Agentic development is a software-development practice in which an AI agent plans, makes, and verifies multi-step changes across a codebase inside a workflow the team owns, under human and automated gates, as distinct from autocomplete or chat assistance that produces a suggestion a developer then places and checks by hand.

How it works

Agentic development is defined by a loop rather than a single suggestion: the agent takes a goal, plans an approach, makes changes across the files it needs, runs the code or the tests, reads the result, and revises until the work passes or it reaches a limit. What separates it from autocomplete is scope and execution, since the agent operates at the level of a feature or a repository and can actually run what it wrote rather than offering a line for a human to accept. What separates it from older, non-agentic ask-and-answer chat is that the agent acts in the real workspace with real tools, instead of only returning text a developer copies and runs by hand; many chat tools now ship their own agent modes that close this gap. The human role moves up a level, from writing each change to setting the goal, reviewing the plan, inspecting the diff, and deciding what ships, which stays a human decision by design. The gates around the loop, tests, review, and permission boundaries, are what make the autonomy safer to grant, because the agent's execution is only as trustworthy as the checks it has to pass.

Why it matters

Treating an AI coding tool as a faster autocomplete sets the ceiling too low, because the value of an agent that can plan and verify is in the multi-step work autocomplete cannot reach, a refactor across files, a fix confirmed by a test run, a change carried from intent to verified result.
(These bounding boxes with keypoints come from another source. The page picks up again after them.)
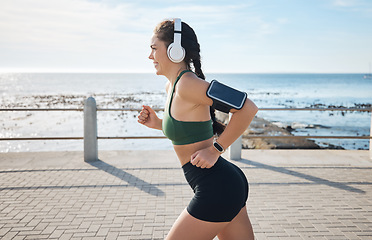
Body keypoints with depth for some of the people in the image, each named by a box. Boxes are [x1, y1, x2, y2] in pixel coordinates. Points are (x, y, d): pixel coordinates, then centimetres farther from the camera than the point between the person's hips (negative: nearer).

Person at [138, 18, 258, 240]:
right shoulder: (172, 86, 10)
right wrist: (158, 123, 9)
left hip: (216, 189, -9)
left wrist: (215, 150, -18)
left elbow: (248, 108, -23)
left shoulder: (187, 84, -19)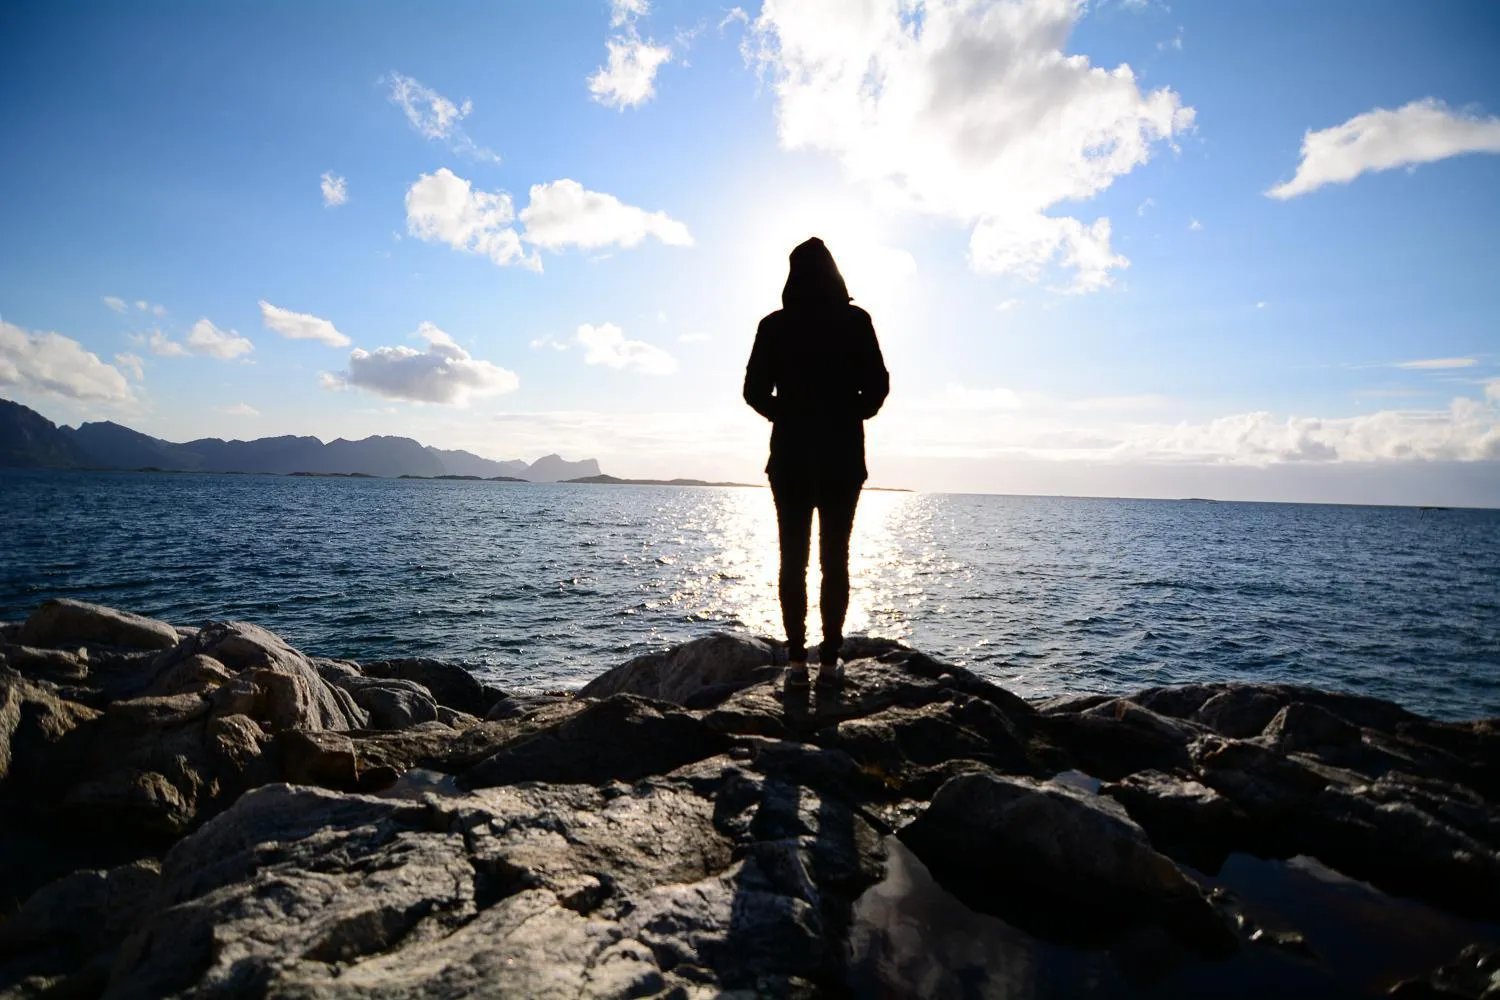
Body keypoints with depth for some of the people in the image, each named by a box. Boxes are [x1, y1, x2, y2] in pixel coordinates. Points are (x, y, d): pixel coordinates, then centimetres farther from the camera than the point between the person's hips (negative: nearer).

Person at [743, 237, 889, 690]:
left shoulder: (775, 325, 1)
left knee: (793, 558, 4)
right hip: (843, 456, 0)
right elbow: (877, 386, -2)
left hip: (790, 454, 0)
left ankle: (797, 659, 2)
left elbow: (755, 391, 0)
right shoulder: (856, 321, 0)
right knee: (835, 559, 4)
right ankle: (830, 660, 4)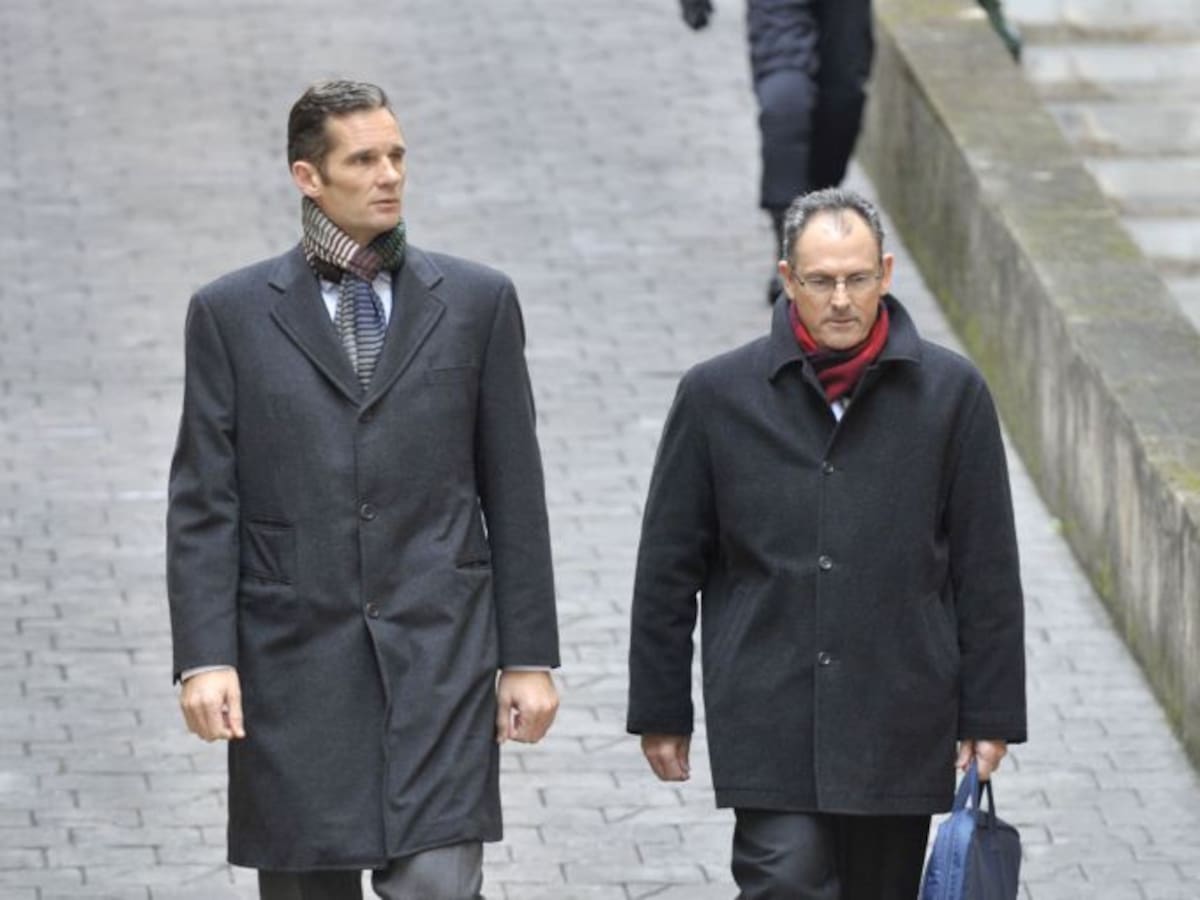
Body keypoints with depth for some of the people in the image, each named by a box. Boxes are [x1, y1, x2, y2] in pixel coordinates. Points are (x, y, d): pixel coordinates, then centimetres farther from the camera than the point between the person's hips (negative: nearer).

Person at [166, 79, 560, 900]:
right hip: (293, 670, 0)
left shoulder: (476, 302, 7)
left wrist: (529, 657, 4)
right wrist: (204, 659, -8)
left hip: (437, 657, 0)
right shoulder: (232, 314, 4)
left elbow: (515, 494, 8)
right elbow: (203, 505, 1)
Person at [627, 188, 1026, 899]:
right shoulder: (718, 395, 2)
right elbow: (668, 567, 7)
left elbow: (988, 569, 5)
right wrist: (660, 711, 7)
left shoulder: (951, 393, 2)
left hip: (902, 726, 1)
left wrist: (990, 714, 3)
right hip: (768, 726, -1)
The shift also relocates the developer's job rather than removing it, since the work becomes specifying clearly, reviewing plans and diffs, and judging quality, which is why taste, architecture, and verification matter more in an agentic workflow, not less. The honest limit is that an agent is fallible in ways that compound over a multi-step run, so unattended autonomy without gates trades a small manual cost now for a larger correction cost later. This is why ownership of the merge decision stays with a person, because the agent raises how much can be attempted while accountability for what ships does not move with it. Agentic development is the general category, and a governed version of it, with deterministic gates, provenance, and a verification loop the team owns, is what makes it fit for production code rather than impressive in a demo, even though making agentic work reliably dependable at scale is still an open problem.

In practice

A developer asks an agent to add a feature, and instead of pasting in a function the agent plans the change, edits several files, runs the test suite, sees the failures, and fixes them before presenting the result. The developer did not write the code line by line; they wrote the goal, watched the plan, and then read the diff and the test output to decide whether it was right to merge. A line-level autocomplete could not have carried the task across files and confirmed it against tests, and a plain ask-and-answer chat would have handed back code the developer had to wire up and run themselves. What made it agentic was the loop and the execution, and what kept it safe was that a person, not the agent, owned the choice to ship.

Practical considerations

The category spans a spectrum, from exploratory prompting where output is barely reviewed, through agentic development where a developer directs and verifies, to a governed delivery practice where deterministic gates and provenance make the workflow auditable, and the right point depends on how reversible and high-stakes the work is. The gates are the part teams underinvest in, because an agent that can act across a repository needs tests, review, and permission boundaries more than a manual workflow did, not less, and an ungated agent is fast until the first quiet regression. Verification is the load-bearing skill, since the bottleneck moves from writing code to confirming that what the agent produced is correct, so the team that gains the most is the one that can check agent output faster than it can second-guess it. The merge decision and the accountability for it stay with a person, which is both a safety property and the reason the role shifts toward judgment rather than disappearing. Model and effort choices matter at this altitude too, because a harder task warrants a more capable setting and a routine one does not, and matching them is a cost lever as much as a quality one.